Task to carry out: Swap each "КУПИТЬ" in the entries for "ЗАМОВИТИ" and write out all their text again with nothing else changed. Leave the pictures out.

Dataset entries
____

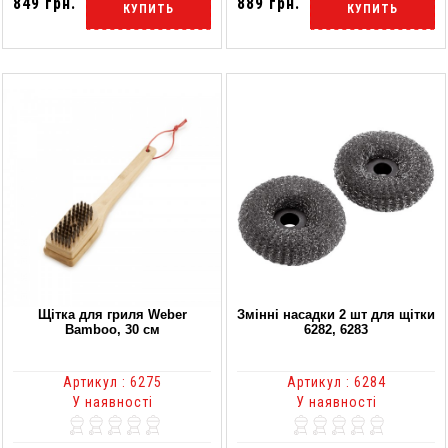
849 грн.
889 грн.
КУПИТЬ
КУПИТЬ
Щітка для гриля Weber
Змінні насадки 2 шт для щітки
Bamboo, 30 см
6282, 6283
Артикул : 6275
Артикул : 6284
У наявності
У наявності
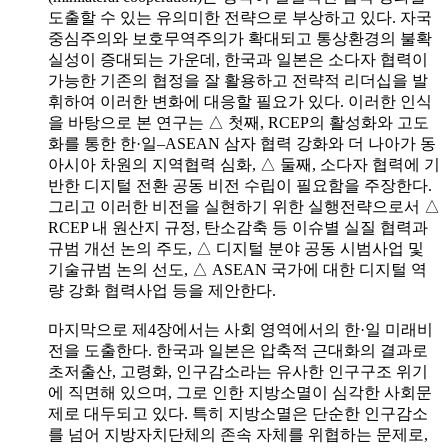
도출할 수 있는 유의미한 전략으로 부상하고 있다. 자국
중심주의와 보호무역주의가 확대되고 통상환경의 불확
실성이 증대되는 가운데, 한국과 일본은 소다자 협력이
가능한 기존의 협정을 잘 활용하고 전략적 리더십을 발
휘하여 이러한 변화에 대응할 필요가 있다. 이러한 인식
을 바탕으로 본 연구는 △ 첫째, RCEP의 활성화와 고도
화를 통한 한·일–ASEAN 삼자 협력 강화와 더 나아가 동
아시아 차원의 지역협력 심화, △ 둘째, 소다자 협력에 기
반한 디지털 전환 공동 비전 수립이 필요함을 주장한다.
그리고 이러한 비전을 실현하기 위한 실행전략으로서 △
RCEP 내 원산지 규정, 탄소감축 등 이슈별 실질 협력과
규범 개선 논의 주도, △ 디지털 분야 공동 시범사업 및
기술규범 논의 선도, △ ASEAN 국가에 대한 디지털 역
량 강화 협력사업 등을 제안한다.
마지막으로 제4장에서는 사회 영역에서의 한·일 미래비
전을 도출한다. 한국과 일본은 압축적 근대화의 결과로
초저출산, 고령화, 인구감소라는 유사한 인구구조 위기
에 직면해 있으며, 그로 인한 지방소멸이 심각한 사회문
제로 대두되고 있다. 특히 지방소멸은 단순한 인구감소
를 넘어 지방자치단체의 존속 자체를 위협하는 문제로,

____

Task output:
849 грн.
889 грн.
ЗАМОВИТИ
ЗАМОВИТИ
Щітка для гриля Weber
Змінні насадки 2 шт для щітки
Bamboo, 30 см
6282, 6283
Артикул : 6275
Артикул : 6284
У наявності
У наявності
도출할 수 있는 유의미한 전략으로 부상하고 있다. 자국
중심주의와 보호무역주의가 확대되고 통상환경의 불확
실성이 증대되는 가운데, 한국과 일본은 소다자 협력이
가능한 기존의 협정을 잘 활용하고 전략적 리더십을 발
휘하여 이러한 변화에 대응할 필요가 있다. 이러한 인식
을 바탕으로 본 연구는 △ 첫째, RCEP의 활성화와 고도
화를 통한 한·일–ASEAN 삼자 협력 강화와 더 나아가 동
아시아 차원의 지역협력 심화, △ 둘째, 소다자 협력에 기
반한 디지털 전환 공동 비전 수립이 필요함을 주장한다.
그리고 이러한 비전을 실현하기 위한 실행전략으로서 △
RCEP 내 원산지 규정, 탄소감축 등 이슈별 실질 협력과
규범 개선 논의 주도, △ 디지털 분야 공동 시범사업 및
기술규범 논의 선도, △ ASEAN 국가에 대한 디지털 역
량 강화 협력사업 등을 제안한다.
마지막으로 제4장에서는 사회 영역에서의 한·일 미래비
전을 도출한다. 한국과 일본은 압축적 근대화의 결과로
초저출산, 고령화, 인구감소라는 유사한 인구구조 위기
에 직면해 있으며, 그로 인한 지방소멸이 심각한 사회문
제로 대두되고 있다. 특히 지방소멸은 단순한 인구감소
를 넘어 지방자치단체의 존속 자체를 위협하는 문제로,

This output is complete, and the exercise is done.